8:00 ― долгожданный миг ― завтрак. Выстроившись в очередь, мы ожидаем, пока надзиратель откроет дверь. Двое заключённых приносят емкость с кофе. Один из них выдаёт нам по поллитровой жестяной кружке, а второй наливает туда кофе. Третий раздаёт хлеб ― 1/5 Komissbrot, как они его называют. Это вдвое больше, чем в Лонцьки. Многие завидуют заключённым, работающим на кухне. Это занятие привилегированное, его доверяют по старшинству.
Не хотел бы я дождаться таких привилегий.
8:30 ― собирают пустые кружки и пересчитывают их. Мы можем до вечера делать что вздумается. Можно стоять, сидеть, вот только лежать нельзя. Можно раздумывать о таинстве жизни и смерти.
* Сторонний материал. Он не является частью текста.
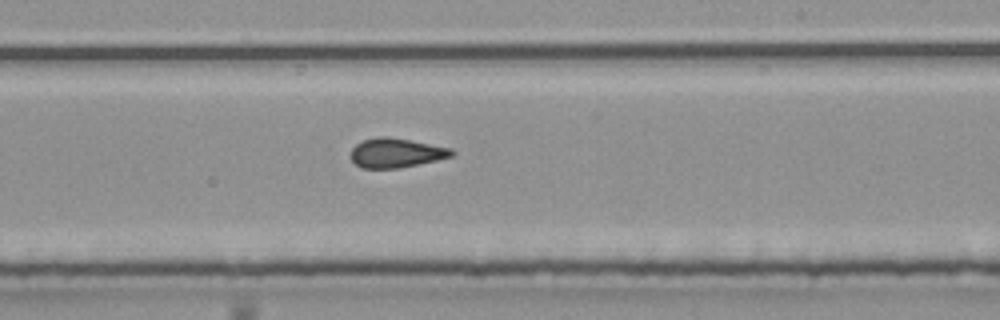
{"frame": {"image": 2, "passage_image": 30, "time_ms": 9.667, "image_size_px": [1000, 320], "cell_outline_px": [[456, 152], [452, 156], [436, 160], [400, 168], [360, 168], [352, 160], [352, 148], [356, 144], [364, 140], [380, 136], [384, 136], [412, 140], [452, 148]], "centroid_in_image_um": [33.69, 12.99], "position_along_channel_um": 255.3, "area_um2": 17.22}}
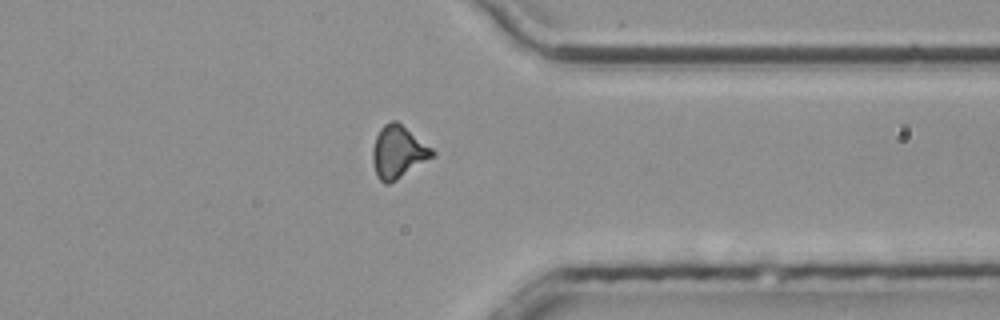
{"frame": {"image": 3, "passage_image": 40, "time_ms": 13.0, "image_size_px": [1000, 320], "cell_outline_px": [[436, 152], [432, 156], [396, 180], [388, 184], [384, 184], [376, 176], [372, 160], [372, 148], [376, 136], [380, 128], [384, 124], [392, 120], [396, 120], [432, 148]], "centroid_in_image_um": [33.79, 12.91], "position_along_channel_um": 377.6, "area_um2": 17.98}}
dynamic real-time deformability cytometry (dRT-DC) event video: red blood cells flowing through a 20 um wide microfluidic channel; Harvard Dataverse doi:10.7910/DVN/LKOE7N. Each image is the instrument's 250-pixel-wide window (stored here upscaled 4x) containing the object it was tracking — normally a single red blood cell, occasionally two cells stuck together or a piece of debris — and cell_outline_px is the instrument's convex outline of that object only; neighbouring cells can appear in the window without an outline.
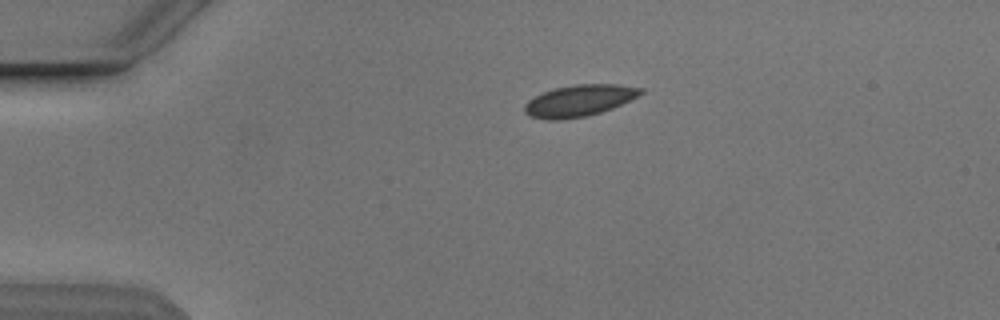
{"species": "Egyptian fruit bat (a non-hibernating species)", "species_latin": "Rousettus aegyptiacus", "temperature_condition": "cold", "stored_images_in_passage": 43, "camera_frame_rate_fps": 3000, "um_per_image_px": 0.085, "animal": {"sex": "male"}, "frame": {"image": 1, "passage_image": 1, "time_ms": 0.0, "image_size_px": [1000, 320], "cell_outline_px": [[644, 92], [612, 108], [600, 112], [584, 116], [560, 120], [544, 120], [528, 116], [524, 112], [524, 104], [528, 100], [544, 92], [556, 88], [576, 84], [616, 84], [644, 88]], "centroid_in_image_um": [49.19, 8.56], "position_along_channel_um": 35.8, "area_um2": 21.15}}
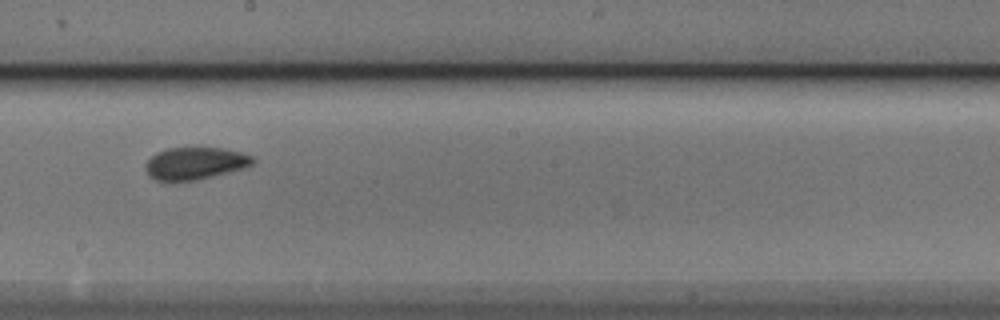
{"frame": {"image": 2, "passage_image": 20, "time_ms": 6.333, "image_size_px": [1000, 320], "cell_outline_px": [[256, 160], [252, 164], [228, 172], [192, 180], [156, 180], [148, 176], [144, 168], [144, 164], [156, 152], [168, 148], [220, 148], [240, 152], [252, 156]], "centroid_in_image_um": [16.52, 13.87], "position_along_channel_um": 231.7, "area_um2": 19.77}}
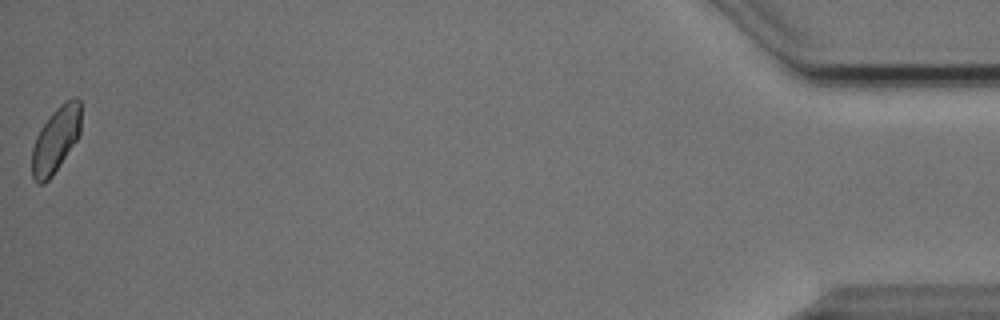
{"frame": {"image": 3, "passage_image": 43, "time_ms": 14.0, "image_size_px": [1000, 320], "cell_outline_px": [[80, 136], [52, 176], [44, 184], [36, 184], [32, 176], [32, 148], [36, 136], [40, 128], [52, 112], [60, 104], [72, 96], [76, 96], [80, 100]], "centroid_in_image_um": [4.74, 11.87], "position_along_channel_um": 430.5, "area_um2": 18.96}, "authors_computed_cell_mechanics": {"area_um2": 19.941, "velocity_mm_per_s": 3.82, "shape_relaxation_time_tau1_ms": 3.5023, "shape_relaxation_time_tau2_ms": 1.4792, "deformation_change_tau1": 0.0809, "deformation_change_tau2": 0.0394}}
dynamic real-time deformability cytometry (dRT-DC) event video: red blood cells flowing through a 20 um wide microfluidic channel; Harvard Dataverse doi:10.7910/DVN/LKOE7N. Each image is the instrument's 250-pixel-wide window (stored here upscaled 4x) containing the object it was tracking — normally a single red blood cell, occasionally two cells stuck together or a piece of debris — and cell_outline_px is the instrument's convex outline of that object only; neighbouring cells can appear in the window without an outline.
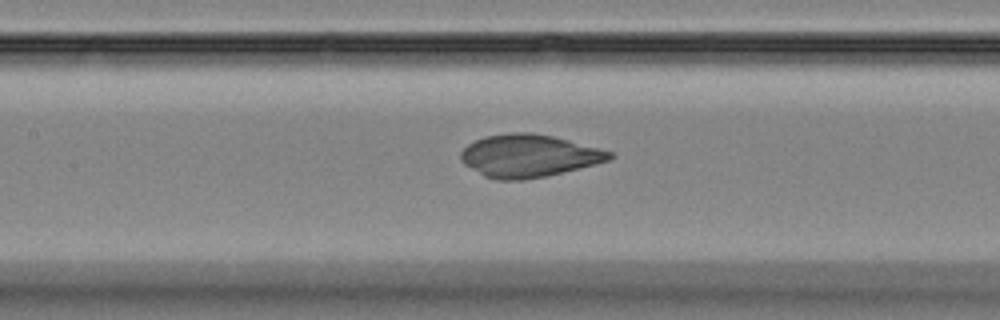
{"species": "Egyptian fruit bat (a non-hibernating species)", "species_latin": "Rousettus aegyptiacus", "temperature_condition": "room temperature", "stored_images_in_passage": 47, "camera_frame_rate_fps": 3000, "um_per_image_px": 0.085, "animal": {"sex": "female"}, "frame": {"image": 1, "passage_image": 23, "time_ms": 7.333, "image_size_px": [1000, 320], "cell_outline_px": [[616, 156], [608, 160], [596, 164], [544, 176], [524, 180], [496, 180], [484, 176], [464, 164], [460, 160], [460, 152], [468, 144], [484, 136], [512, 132], [532, 132], [552, 136], [568, 140], [612, 152]], "centroid_in_image_um": [44.9, 13.24], "position_along_channel_um": 162.5, "area_um2": 36.76}}
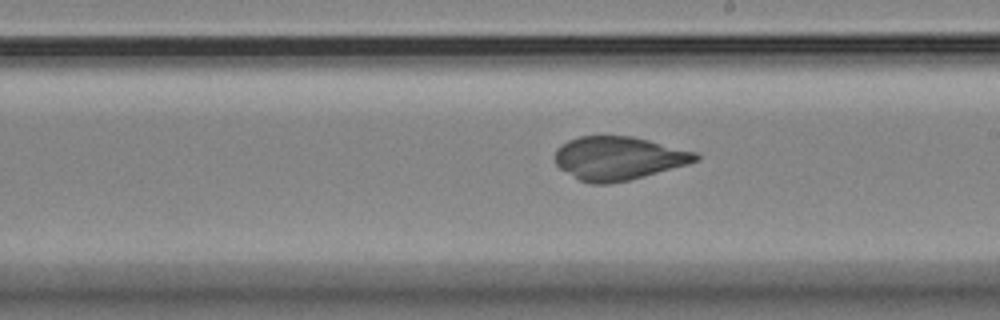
{"frame": {"image": 2, "passage_image": 29, "time_ms": 9.333, "image_size_px": [1000, 320], "cell_outline_px": [[700, 160], [688, 164], [644, 176], [612, 184], [588, 184], [580, 180], [560, 168], [556, 164], [556, 148], [560, 144], [568, 140], [580, 136], [632, 136], [696, 152], [700, 156]], "centroid_in_image_um": [52.56, 13.45], "position_along_channel_um": 236.4, "area_um2": 35.55}}
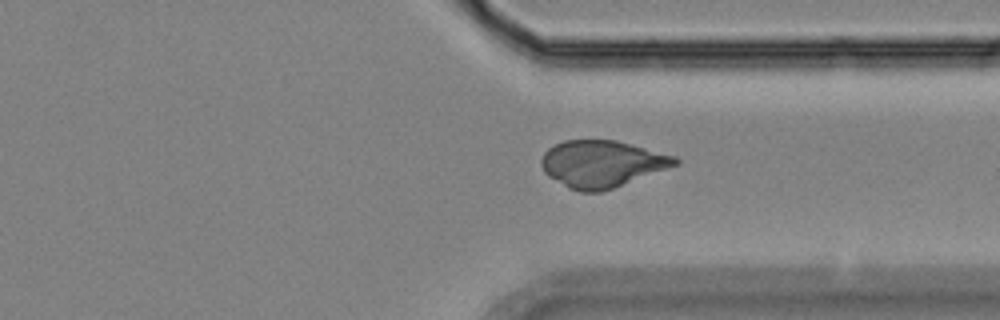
{"frame": {"image": 3, "passage_image": 39, "time_ms": 12.667, "image_size_px": [1000, 320], "cell_outline_px": [[680, 164], [612, 188], [600, 192], [580, 192], [568, 188], [548, 176], [544, 172], [540, 164], [540, 160], [544, 152], [548, 148], [564, 140], [616, 140], [676, 156], [680, 160]], "centroid_in_image_um": [51.15, 13.92], "position_along_channel_um": 360.3, "area_um2": 36.53}}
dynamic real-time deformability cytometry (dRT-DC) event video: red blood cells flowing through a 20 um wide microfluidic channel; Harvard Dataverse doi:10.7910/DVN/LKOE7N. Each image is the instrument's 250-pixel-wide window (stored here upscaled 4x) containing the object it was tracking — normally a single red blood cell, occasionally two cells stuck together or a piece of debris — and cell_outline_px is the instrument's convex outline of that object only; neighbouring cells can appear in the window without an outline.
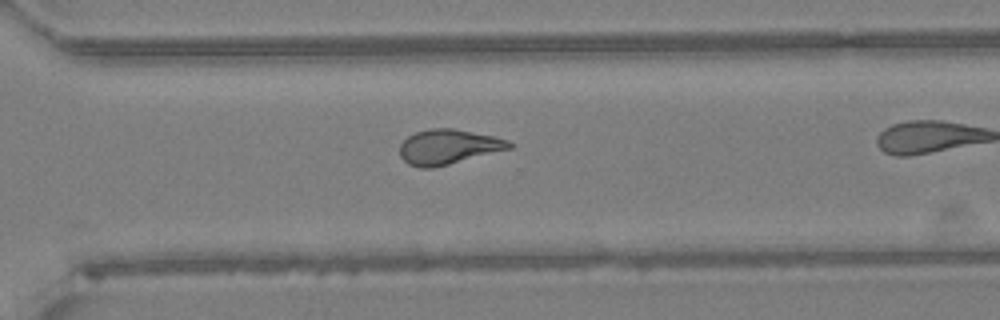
{"species": "Egyptian fruit bat (a non-hibernating species)", "species_latin": "Rousettus aegyptiacus", "temperature_condition": "warm", "stored_images_in_passage": 24, "camera_frame_rate_fps": 3000, "um_per_image_px": 0.085, "animal": {"sex": "female"}, "frame": {"image": 1, "passage_image": 21, "time_ms": 6.667, "image_size_px": [1000, 320], "cell_outline_px": [[516, 144], [512, 148], [432, 168], [420, 168], [408, 164], [400, 156], [400, 144], [408, 136], [416, 132], [432, 128], [452, 128], [496, 136], [508, 140]], "centroid_in_image_um": [38.13, 12.47], "position_along_channel_um": 332.5, "area_um2": 22.25}}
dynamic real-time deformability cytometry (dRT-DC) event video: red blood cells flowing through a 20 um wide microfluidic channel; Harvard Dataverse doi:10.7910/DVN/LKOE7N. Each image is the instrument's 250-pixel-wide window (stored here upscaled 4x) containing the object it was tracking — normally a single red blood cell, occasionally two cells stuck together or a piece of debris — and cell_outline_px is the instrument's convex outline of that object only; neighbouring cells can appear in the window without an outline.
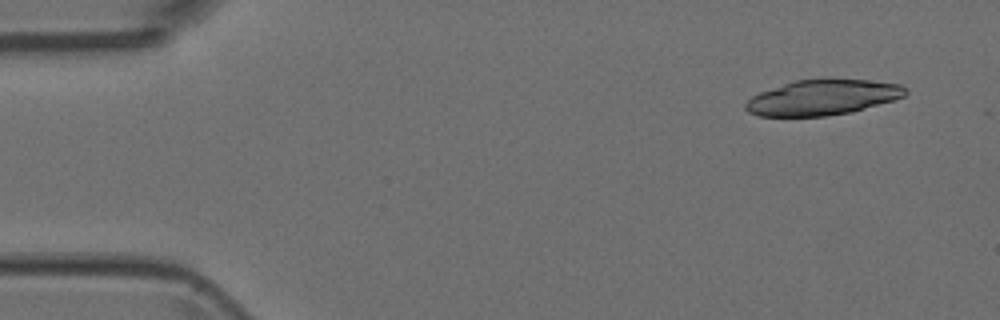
{"species": "Egyptian fruit bat (a non-hibernating species)", "species_latin": "Rousettus aegyptiacus", "temperature_condition": "room temperature", "stored_images_in_passage": 3, "camera_frame_rate_fps": 3000, "um_per_image_px": 0.085, "animal": {"sex": "female"}, "frame": {"image": 1, "passage_image": 1, "time_ms": 0.0, "image_size_px": [1000, 320], "cell_outline_px": [[908, 92], [904, 96], [892, 100], [852, 112], [828, 116], [760, 116], [748, 112], [744, 108], [744, 104], [752, 96], [760, 92], [796, 80], [824, 76], [832, 76], [868, 80], [900, 84], [908, 88]], "centroid_in_image_um": [69.94, 8.24], "position_along_channel_um": 15.1, "area_um2": 33.7}}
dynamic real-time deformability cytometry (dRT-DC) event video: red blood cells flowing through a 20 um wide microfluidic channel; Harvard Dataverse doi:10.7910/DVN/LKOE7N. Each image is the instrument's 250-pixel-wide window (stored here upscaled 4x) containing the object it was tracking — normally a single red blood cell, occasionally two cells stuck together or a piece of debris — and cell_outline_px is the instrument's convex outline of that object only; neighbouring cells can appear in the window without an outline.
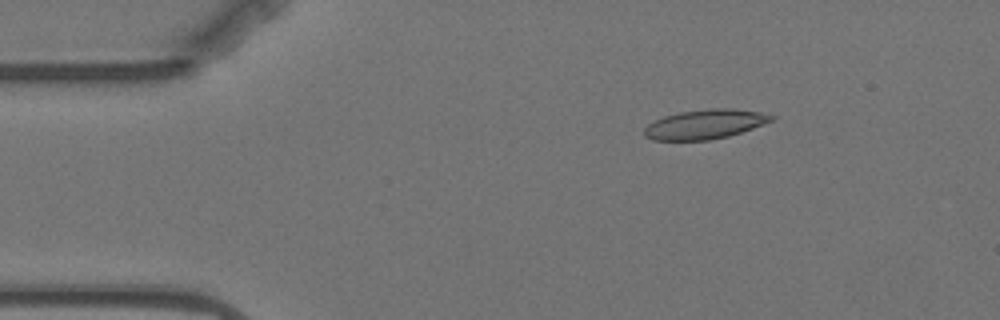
{"species": "Egyptian fruit bat (a non-hibernating species)", "species_latin": "Rousettus aegyptiacus", "temperature_condition": "warm", "stored_images_in_passage": 6, "camera_frame_rate_fps": 3000, "um_per_image_px": 0.085, "animal": {"sex": "female"}, "frame": {"image": 1, "passage_image": 3, "time_ms": 2.333, "image_size_px": [1000, 320], "cell_outline_px": [[776, 116], [772, 120], [752, 128], [728, 136], [708, 140], [652, 140], [644, 136], [644, 128], [648, 124], [664, 116], [680, 112], [708, 108], [732, 108], [760, 112]], "centroid_in_image_um": [59.9, 10.55], "position_along_channel_um": 25.1, "area_um2": 21.68}}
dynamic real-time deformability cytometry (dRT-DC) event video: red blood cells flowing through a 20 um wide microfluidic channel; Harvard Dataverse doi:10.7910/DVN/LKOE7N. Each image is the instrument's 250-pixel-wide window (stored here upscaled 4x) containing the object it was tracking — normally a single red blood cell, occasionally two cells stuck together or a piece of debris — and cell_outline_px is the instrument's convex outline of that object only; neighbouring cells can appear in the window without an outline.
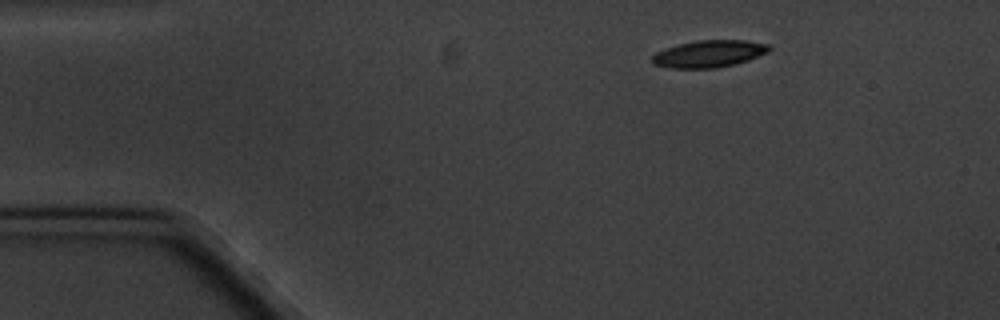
{"species": "common noctule bat (a hibernating species)", "species_latin": "Nyctalus noctula", "temperature_condition": "cold", "stored_images_in_passage": 3, "camera_frame_rate_fps": 3000, "um_per_image_px": 0.085, "animal": {"sex": "male", "body_mass_g": 20.1, "forearm_length_mm": 53.5}, "frame": {"image": 1, "passage_image": 1, "time_ms": 0.0, "image_size_px": [1000, 320], "cell_outline_px": [[772, 48], [768, 52], [748, 60], [736, 64], [716, 68], [672, 68], [652, 64], [652, 56], [656, 52], [664, 48], [696, 40], [748, 40], [768, 44]], "centroid_in_image_um": [60.27, 4.57], "position_along_channel_um": 24.7, "area_um2": 18.55}}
Можно обвинять за наши судьбы Сталина, Гитлера, Бога или стечение обстоятельств. Можно укорять себя за глупость. Много чем можно заниматься. Но тяжелее обвинять себя.
18:00 ― событие дня ― ужин. Говорят, история повторяется. В Монтелюпе она повторяется ежедневно. Пронзительный свист знаменует начало ужина. Мы выстраиваемся в три шеренги. Надзиратель открывает двери. Тюремный повар ― самый привилегированный арестант ― раздаёт ужин собственноручно. Он держит большой ополовник, как когда-то короли держали скипетр и даже не глядя на нас, погружает черпак в суп ― ячменный или с лапшой. Главное в том, что суп в большоё кастрюле на дне густой, а сверху ― одна вода. Поэтому очень важно, как глубоко повар погружает черпак.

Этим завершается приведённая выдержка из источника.